Los africanos mantenían un dominio inocuo, con las bandas cerradas y acumulando centros por compromiso. Sobre el final, con el reloj presionando, Carlos Queiroz, que dirigió sin éxito a la selección colombiana en la ruta al Mundial 2022, dispuso cuatro delanteros para intentar cambiar su suerte.
Resultó al revés. Colombia tuvo las mejores ocasiones: un cabezazo de Sánchez que Zigi evitó con maestría, un remate de Juan Fernando Quintero que rozó el vertical y una arremetida de Ríos que no pudo definir con comodidad.
A esa altura, ya no era tan importante. Aunque el marcador parecía estrecho en el tablero, las "Estrellas Negras" nunca amenazaron realmente la victoria y Vargas, el experimentado cuidavallas colombiano, se fue con el traje limpio de vuelta a camarines.
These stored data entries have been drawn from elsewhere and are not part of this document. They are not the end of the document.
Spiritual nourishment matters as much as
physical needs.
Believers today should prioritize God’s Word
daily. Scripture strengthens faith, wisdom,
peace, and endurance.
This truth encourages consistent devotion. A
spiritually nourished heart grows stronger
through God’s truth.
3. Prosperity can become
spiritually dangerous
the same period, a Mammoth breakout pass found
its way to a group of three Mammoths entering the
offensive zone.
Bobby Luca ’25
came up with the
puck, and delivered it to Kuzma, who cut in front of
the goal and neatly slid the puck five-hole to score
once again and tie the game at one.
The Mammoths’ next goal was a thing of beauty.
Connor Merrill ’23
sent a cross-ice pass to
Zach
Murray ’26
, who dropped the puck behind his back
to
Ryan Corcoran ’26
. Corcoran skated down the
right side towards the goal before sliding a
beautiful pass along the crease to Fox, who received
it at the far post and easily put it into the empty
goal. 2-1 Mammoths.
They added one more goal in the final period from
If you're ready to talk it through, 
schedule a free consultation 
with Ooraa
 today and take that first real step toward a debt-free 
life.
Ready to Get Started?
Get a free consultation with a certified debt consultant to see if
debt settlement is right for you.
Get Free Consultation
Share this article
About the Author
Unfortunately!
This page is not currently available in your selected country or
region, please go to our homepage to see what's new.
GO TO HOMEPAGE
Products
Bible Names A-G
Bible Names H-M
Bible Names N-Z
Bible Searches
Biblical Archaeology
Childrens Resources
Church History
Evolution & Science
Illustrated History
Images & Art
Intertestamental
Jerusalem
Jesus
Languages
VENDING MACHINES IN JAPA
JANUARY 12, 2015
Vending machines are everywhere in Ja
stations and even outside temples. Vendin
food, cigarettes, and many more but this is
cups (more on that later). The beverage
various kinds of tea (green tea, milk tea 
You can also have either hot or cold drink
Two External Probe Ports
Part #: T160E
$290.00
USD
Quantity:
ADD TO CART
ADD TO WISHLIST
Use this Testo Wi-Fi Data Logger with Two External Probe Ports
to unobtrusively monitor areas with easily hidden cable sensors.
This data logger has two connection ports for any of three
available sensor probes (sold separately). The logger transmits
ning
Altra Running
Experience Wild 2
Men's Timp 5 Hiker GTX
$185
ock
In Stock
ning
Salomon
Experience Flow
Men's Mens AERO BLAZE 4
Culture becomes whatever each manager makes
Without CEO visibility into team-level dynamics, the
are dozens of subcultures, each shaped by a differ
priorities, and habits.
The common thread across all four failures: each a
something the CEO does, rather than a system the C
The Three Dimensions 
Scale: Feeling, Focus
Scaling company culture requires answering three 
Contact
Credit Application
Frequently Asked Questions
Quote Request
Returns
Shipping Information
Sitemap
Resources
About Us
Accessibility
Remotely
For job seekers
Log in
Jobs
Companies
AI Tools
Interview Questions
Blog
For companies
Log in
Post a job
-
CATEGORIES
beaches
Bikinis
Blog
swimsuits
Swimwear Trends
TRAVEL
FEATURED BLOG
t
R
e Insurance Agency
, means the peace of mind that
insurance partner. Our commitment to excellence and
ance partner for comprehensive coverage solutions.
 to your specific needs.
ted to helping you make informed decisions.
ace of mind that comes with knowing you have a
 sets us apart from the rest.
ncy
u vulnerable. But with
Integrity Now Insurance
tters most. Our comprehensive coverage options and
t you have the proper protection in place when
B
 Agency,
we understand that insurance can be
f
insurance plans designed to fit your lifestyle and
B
Suiza, con el rebelde Johan Manzambi en punta, será un examinador más exigente. Pero la hinchada, que terminó coreando "olés" en los descuentos, sigue alimentando una esperanza que llevan acumulando por décadas.
'' Los muchachos hicieron un partidazo, el juego nos llevó a meternos atrás, ellos nos complicaron con centros. Tuvimos para rematarlos seis o siete veces, pero no pudimos".
NÉSTOR LORENZO, entrenador de Colombia
'' Es un sueño hecho realidad. Partido a partido demostramos que jugamos con el corazón, jugamos cada pelota como si fuera la última. Desde mañana pensamos en Suiza".